Influence shifted too. The restaurant owner, for example, dared to argue with Baelgor not because of courage, but because he had ties to a hunter. That was the way of things now: survival wasn’t about what you knew, but who you knew. And above all, whether that person was strong enough to enforce your words.
Cisco had once believed he might awaken. He had prayed for it, dreamed of it, clung to the hope that the System would mark him and gift him strength. He waited, like millions of others, for the day his life would change. But it never came. No aura. No power. No title. Just... ordinary.
He could have crumbled. Many did. But Cisco adapted.
If he could not fight monsters, he would learn their language. If he could not wield power, he would wield perception. He began studying dungeons, artifacts, the treasures hunters carried back in bloodied hands. He memorized their qualities, their names, their hidden functions, until he could identify them at a glance.
And then came the voice. Not magic, not power, just his own silver tongue. Eloquence had always been his weapon, and in this new world it became sharper still. With carefully chosen words, Cisco learned to sell.
Cisco’s greatest weapon was not strength, nor aura, nor even knowledge of artifacts.
It was desire.
He had long since learned that humans rarely purchased what they needed. They purchased what they wanted or what they could be made to want.

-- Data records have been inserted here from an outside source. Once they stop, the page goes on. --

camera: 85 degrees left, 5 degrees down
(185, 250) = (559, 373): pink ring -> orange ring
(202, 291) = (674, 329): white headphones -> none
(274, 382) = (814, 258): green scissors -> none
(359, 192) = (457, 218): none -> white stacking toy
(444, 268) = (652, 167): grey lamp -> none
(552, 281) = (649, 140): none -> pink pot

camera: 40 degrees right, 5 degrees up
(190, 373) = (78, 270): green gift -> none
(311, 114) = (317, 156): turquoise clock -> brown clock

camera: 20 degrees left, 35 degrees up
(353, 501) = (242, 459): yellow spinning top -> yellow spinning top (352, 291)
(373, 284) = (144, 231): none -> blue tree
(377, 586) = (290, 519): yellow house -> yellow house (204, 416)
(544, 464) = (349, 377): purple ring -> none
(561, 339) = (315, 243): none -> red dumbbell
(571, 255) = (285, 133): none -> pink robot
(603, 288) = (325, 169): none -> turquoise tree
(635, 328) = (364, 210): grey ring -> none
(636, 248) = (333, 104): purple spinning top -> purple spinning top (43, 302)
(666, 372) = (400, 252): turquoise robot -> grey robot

It began with observation. Cisco studied the hunters and common folk alike, watching their eyes, their hands, their breathing. He understood that humans craved three things above all: status, security, and superiority.
So he built his trade around those hungers.

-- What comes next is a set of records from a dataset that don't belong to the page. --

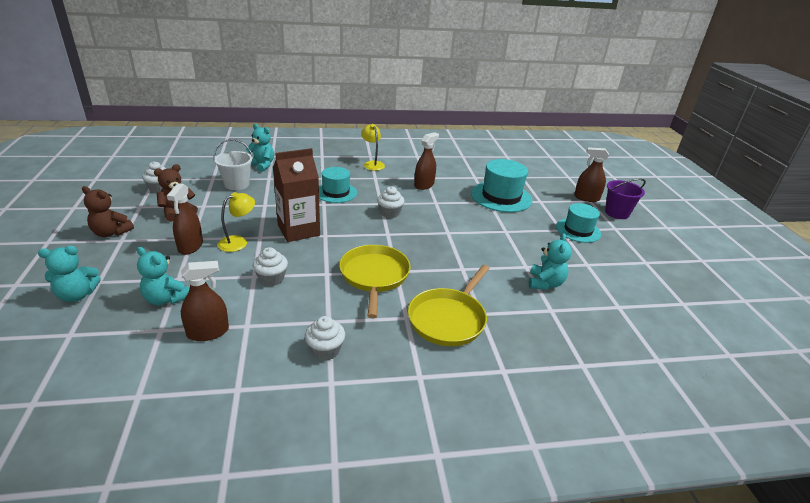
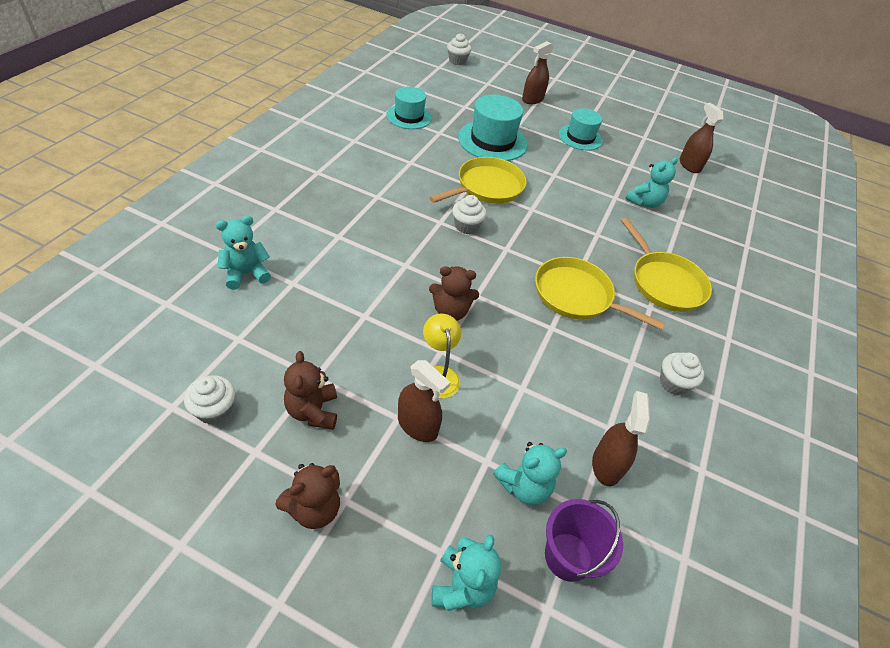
camera: 60 degrees left, 15 degrees up
(237, 184) = (281, 320): white bucket -> none
(271, 279) = (536, 375): white cupcake -> white cupcake (457, 61)
(298, 230) = (450, 311): brown carton -> brown teddy bear
(336, 192) = (386, 243): turquoise hat -> turquoise hat (409, 116)
(372, 164) = (340, 181): yellow lamp -> none
(424, 185) = (426, 172): brown spray bottle -> brown spray bottle (689, 165)
(444, 209) = (487, 187): none -> yellow pan
(545, 283) = (644, 202): turquoise teddy bear -> turquoise teddy bear turned 90 degrees clockwise
(617, 213) = (568, 102): purple bucket -> purple bucket (568, 556)

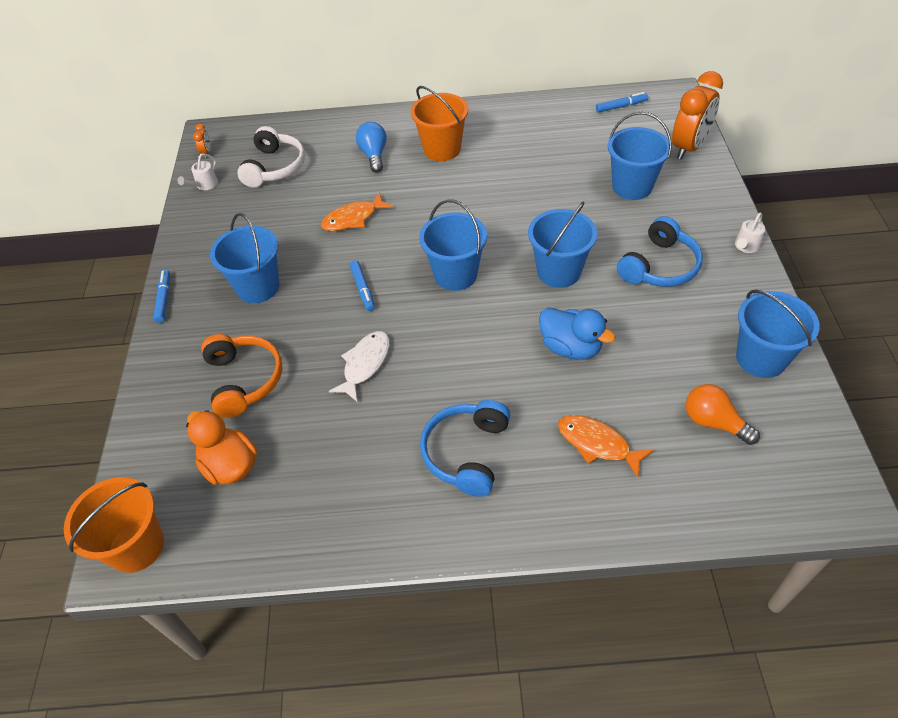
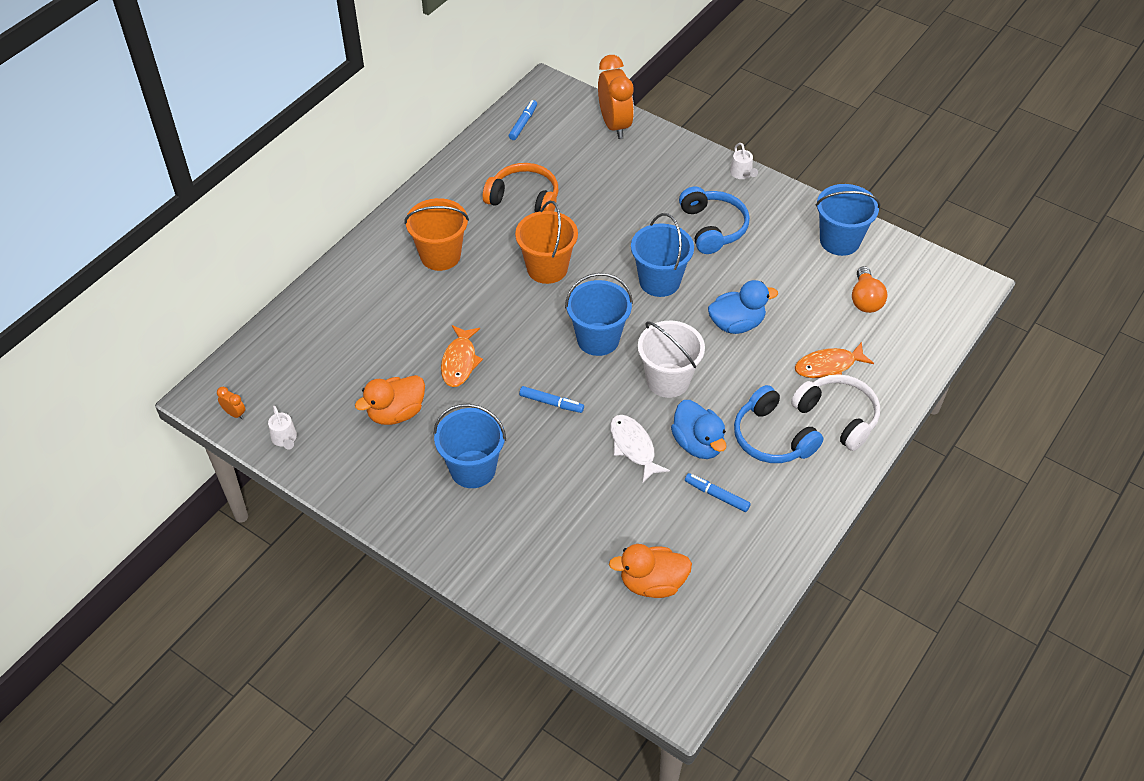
camera: 55 degrees left, 0 degrees up
(136, 546) = (674, 680): orange bucket -> orange bucket (547, 268)
(164, 299) = (414, 542): blue marker -> blue marker (716, 495)
(244, 380) = (571, 531): orange headphones -> orange headphones (524, 199)
(274, 167) = (322, 376): white headphones -> white headphones (837, 416)
(274, 218) = (396, 413): none -> orange duck
(374, 155) = (392, 301): blue light bulb -> none
(408, 404) = (698, 444): none -> blue duck
(458, 342) = (668, 380): none -> white bucket
(632, 186) = (619, 183): blue bucket -> none
(713, 422) = (865, 300): orange light bulb -> orange light bulb turned 75 degrees counterclockwise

Take, for example, the low-ranked hunter who came into his shop with trembling hands, barely strong enough to clear the smallest dungeon. Cisco would place before him a dagger, polished and gleaming. "A blade like this," he would whisper, "has been wielded by men who leapt ranks overnight. Do you want to remain the weakest in your guild forever? Or do you wish to stand shoulder-to-shoulder with your comrades?"
The hunter’s insecurity became need. And Cisco smiled as the man emptied his coin purse.
Or the anxious mother, clutching her child as if the world itself might steal her away. Cisco would show her a trinket, a charm no larger than her thumb. "They say this stone wards against curses and hidden toxins. How many children have fallen to dungeon residue in the air, unprotected? Do you want your child to be the next?"
Her fear became desperation. And she would sell her last piece of jewelry just to buy the illusion of safety.
Then there were the guild elites, strutting like peacocks in human skin. For them, Cisco had treasures wrapped not in utility, but in luxury. "This ring," he would say smoothly, "was once pulled from the depths of a rank-B dungeon. Only a few of its kind exist. Imagine the envy in your rival’s eyes when they see it on your finger."
Their pride became greed. And they would pay ten times its worth just to bask in admiration.
This was Cisco’s art. He never lied outright; lies were too fragile, too easily broken. Instead, he polished truths until they gleamed, then tilted them just enough to cast a shadow where none existed. He whispered stories into the ears of the desperate, fanned sparks of insecurity into roaring flames, and smiled while his customers convinced themselves that they must have what he offered.
In truth, most of them could have lived perfectly fine without those artifacts. But Cisco understood a deeper truth about humans:
They would rather suffer poverty with a talisman around their necks... than risk being caught without it, wondering what if.
And so his business thrived. Not because the artifacts themselves were priceless
But because the desires he created in people made them believe they were.
That was the new economy. Strength ruled the world, but cunning greased its wheels. Hunters brought back the treasures, but men like Cisco made sure those treasures became priceless.
And that was how an ordinary man, denied power by the System itself, carved his place in a world where the survival of the fittest was the only law.